SUPPLIED MATERIAL Block Start

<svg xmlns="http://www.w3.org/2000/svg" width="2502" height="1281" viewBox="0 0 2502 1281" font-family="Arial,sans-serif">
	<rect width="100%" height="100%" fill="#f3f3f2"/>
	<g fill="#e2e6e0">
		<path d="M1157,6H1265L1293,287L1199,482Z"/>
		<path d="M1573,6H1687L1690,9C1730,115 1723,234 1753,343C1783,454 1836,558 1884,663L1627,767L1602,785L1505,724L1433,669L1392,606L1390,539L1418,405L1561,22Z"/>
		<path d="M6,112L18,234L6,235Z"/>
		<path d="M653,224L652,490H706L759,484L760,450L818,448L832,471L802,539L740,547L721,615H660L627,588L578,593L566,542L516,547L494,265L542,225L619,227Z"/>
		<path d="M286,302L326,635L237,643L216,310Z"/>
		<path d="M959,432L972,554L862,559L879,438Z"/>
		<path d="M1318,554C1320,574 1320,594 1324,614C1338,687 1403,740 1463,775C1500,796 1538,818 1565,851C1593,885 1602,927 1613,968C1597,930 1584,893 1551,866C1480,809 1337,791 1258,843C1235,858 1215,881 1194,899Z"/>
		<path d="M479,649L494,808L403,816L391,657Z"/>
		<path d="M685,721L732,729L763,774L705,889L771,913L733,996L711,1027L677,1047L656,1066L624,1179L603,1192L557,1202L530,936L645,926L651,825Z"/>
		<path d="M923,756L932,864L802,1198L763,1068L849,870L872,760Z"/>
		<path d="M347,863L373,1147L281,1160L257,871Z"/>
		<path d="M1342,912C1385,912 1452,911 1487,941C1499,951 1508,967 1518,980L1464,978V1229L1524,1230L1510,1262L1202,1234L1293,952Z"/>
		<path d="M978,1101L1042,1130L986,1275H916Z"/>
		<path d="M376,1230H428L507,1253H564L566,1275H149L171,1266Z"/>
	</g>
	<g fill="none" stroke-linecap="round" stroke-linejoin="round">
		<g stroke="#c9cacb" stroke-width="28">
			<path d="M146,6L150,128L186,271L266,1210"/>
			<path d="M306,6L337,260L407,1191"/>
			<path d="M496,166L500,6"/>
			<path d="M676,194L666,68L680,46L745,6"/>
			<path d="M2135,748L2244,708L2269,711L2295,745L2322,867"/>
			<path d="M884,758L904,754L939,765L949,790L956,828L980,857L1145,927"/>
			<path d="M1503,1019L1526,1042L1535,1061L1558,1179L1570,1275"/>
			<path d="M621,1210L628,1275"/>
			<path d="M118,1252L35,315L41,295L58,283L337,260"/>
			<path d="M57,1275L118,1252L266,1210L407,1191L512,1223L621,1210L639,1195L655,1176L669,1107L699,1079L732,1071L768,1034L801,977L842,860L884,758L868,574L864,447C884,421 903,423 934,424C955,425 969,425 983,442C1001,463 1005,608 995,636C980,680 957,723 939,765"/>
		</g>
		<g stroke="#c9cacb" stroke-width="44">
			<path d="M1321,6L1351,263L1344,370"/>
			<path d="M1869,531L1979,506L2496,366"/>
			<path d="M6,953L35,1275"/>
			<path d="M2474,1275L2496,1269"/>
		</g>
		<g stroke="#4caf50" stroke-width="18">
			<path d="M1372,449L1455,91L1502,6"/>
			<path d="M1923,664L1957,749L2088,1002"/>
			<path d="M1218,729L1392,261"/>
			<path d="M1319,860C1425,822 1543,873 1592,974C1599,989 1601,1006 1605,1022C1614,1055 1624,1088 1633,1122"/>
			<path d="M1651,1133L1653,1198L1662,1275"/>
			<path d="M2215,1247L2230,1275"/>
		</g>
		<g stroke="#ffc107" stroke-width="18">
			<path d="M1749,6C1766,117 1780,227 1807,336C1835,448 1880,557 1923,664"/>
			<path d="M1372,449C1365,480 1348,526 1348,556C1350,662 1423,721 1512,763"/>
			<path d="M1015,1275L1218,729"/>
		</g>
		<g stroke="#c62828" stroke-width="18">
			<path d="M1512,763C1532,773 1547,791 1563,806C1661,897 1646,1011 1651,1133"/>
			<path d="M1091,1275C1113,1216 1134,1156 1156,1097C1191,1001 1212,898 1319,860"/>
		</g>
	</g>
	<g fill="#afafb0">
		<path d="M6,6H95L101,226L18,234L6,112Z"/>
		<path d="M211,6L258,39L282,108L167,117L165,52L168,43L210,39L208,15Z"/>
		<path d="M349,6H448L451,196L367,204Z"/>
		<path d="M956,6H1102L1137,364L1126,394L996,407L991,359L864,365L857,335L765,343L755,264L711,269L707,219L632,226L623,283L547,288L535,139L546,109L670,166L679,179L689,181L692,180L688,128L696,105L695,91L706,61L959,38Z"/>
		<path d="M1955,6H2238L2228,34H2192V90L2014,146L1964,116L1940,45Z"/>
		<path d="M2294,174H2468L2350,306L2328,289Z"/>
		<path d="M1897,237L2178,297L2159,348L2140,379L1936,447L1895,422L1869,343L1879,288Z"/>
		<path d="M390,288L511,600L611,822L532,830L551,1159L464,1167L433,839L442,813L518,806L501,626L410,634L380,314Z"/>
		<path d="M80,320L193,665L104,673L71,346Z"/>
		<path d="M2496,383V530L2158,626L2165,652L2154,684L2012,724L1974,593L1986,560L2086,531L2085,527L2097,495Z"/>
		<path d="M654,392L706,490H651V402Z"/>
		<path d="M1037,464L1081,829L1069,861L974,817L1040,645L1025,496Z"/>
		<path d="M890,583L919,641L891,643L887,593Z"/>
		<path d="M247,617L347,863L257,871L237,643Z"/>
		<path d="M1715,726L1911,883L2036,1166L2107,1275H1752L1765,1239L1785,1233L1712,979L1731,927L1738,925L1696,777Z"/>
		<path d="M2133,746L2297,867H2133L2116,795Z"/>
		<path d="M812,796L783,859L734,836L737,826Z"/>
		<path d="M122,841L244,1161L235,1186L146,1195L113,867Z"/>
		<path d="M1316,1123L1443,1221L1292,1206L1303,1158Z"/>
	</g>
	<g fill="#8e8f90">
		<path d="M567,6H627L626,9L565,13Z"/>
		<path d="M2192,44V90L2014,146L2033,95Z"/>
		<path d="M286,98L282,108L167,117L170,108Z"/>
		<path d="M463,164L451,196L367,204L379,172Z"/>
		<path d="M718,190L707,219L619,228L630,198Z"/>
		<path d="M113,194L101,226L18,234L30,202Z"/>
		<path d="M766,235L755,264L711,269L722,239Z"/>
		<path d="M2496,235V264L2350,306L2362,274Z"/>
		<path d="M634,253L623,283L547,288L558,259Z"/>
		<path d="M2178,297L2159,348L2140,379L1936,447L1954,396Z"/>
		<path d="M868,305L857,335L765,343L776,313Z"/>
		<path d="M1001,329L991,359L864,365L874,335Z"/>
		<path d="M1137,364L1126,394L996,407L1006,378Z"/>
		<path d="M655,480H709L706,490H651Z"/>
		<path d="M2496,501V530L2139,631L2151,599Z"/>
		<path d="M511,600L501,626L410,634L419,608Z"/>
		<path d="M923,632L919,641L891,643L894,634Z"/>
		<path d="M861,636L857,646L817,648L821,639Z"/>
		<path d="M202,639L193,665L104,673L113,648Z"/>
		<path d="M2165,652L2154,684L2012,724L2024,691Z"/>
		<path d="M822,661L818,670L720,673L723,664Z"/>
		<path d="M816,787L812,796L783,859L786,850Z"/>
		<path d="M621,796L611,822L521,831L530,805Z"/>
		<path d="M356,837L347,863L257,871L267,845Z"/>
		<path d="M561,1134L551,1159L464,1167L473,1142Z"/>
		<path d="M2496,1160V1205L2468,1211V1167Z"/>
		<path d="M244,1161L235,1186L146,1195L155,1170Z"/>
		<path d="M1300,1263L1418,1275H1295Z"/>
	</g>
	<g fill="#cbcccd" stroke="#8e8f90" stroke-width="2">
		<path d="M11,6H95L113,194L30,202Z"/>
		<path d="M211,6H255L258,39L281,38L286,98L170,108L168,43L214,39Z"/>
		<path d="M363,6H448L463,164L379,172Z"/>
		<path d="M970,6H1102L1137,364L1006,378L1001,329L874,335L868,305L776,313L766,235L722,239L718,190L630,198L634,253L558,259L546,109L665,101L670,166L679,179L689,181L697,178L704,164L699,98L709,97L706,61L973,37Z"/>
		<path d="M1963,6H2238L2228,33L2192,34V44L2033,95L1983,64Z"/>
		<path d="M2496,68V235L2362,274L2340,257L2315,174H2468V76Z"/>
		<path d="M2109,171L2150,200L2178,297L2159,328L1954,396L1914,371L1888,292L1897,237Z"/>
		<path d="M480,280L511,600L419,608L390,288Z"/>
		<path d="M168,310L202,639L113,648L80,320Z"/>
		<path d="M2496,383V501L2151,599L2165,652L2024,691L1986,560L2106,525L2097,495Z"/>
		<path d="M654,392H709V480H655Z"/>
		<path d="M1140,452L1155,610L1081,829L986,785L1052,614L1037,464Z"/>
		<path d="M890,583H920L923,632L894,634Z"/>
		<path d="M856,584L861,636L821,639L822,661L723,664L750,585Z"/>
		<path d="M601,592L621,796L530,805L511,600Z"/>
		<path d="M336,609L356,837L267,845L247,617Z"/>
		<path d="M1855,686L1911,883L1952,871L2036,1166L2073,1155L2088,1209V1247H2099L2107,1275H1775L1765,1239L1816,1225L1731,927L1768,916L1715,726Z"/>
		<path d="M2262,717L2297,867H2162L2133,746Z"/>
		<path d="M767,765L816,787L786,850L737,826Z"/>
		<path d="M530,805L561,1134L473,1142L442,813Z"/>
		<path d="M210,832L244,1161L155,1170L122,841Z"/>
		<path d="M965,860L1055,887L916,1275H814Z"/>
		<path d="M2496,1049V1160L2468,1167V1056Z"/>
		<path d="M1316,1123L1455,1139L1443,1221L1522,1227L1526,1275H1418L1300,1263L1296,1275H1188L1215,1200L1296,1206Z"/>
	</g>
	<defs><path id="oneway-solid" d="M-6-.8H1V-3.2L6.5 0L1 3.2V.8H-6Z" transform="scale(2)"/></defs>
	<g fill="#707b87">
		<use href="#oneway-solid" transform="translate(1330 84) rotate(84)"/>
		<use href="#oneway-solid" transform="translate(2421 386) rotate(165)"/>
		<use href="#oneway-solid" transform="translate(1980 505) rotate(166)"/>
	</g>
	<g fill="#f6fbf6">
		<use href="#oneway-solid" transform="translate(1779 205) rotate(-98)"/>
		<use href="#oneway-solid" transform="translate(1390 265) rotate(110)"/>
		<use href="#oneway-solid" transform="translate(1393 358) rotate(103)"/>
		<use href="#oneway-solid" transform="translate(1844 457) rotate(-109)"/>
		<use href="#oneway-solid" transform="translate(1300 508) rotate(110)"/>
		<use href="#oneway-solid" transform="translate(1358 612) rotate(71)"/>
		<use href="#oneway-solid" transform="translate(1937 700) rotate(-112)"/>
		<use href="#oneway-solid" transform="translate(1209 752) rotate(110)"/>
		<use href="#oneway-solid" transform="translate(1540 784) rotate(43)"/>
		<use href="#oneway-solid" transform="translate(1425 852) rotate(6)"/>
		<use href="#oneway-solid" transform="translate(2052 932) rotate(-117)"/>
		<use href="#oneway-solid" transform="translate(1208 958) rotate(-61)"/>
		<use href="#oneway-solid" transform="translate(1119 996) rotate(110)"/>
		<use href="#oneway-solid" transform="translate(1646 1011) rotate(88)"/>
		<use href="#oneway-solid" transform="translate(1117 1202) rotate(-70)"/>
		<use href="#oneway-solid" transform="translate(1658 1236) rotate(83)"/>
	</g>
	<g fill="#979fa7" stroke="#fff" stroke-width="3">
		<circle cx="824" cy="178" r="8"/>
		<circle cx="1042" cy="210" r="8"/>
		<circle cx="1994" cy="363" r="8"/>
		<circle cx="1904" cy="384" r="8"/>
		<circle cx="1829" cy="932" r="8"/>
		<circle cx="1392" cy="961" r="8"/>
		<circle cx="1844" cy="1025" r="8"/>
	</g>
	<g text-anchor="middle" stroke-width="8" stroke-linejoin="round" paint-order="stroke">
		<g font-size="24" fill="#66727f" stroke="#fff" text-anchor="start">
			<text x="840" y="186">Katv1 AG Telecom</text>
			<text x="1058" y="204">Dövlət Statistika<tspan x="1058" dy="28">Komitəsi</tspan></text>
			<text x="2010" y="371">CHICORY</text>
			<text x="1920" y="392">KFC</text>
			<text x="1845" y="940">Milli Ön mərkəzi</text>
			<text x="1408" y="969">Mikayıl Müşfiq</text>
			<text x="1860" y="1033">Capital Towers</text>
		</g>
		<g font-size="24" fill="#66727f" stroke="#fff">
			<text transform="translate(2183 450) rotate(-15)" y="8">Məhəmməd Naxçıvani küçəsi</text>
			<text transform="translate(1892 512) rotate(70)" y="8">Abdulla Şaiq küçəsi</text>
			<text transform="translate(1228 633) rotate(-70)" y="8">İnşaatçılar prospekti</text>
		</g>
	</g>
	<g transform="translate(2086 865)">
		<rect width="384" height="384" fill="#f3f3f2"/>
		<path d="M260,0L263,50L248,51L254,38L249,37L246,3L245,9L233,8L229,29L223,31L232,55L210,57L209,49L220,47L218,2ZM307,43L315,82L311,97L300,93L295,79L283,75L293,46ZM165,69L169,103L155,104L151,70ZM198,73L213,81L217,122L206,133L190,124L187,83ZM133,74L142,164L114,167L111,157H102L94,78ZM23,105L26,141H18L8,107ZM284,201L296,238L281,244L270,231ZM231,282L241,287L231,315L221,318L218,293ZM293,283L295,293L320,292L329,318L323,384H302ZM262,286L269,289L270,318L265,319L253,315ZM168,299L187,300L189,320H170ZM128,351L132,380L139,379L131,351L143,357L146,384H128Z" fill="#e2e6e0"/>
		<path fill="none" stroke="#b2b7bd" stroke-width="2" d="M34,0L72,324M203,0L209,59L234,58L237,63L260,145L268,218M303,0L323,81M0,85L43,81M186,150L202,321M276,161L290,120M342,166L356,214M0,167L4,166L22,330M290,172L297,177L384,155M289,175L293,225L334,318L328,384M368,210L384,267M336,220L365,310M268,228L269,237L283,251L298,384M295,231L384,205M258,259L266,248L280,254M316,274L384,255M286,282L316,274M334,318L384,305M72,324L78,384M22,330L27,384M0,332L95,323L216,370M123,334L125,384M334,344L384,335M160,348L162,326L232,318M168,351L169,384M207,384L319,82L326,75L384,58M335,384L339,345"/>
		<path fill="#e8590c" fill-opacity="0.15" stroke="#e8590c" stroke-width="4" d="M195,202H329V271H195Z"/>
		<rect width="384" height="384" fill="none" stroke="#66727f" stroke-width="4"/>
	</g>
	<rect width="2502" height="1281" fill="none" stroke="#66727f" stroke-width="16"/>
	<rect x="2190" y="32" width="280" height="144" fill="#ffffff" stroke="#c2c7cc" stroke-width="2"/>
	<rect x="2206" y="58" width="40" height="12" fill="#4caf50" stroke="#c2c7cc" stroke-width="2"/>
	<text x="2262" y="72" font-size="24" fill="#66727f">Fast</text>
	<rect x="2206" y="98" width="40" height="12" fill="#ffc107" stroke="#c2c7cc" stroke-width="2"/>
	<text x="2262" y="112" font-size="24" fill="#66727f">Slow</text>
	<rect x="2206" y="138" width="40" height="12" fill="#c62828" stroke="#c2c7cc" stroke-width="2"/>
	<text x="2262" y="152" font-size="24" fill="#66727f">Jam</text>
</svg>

SUPPLIED MATERIAL Block End

- WORK TASK:
Where a line of the data above includes the string "küçəsi", pull it out.

- TASK ANSWER:
			<text transform="translate(2183 450) rotate(-15)" y="8">Məhəmməd Naxçıvani küçəsi</text>
			<text transform="translate(1892 512) rotate(70)" y="8">Abdulla Şaiq küçəsi</text>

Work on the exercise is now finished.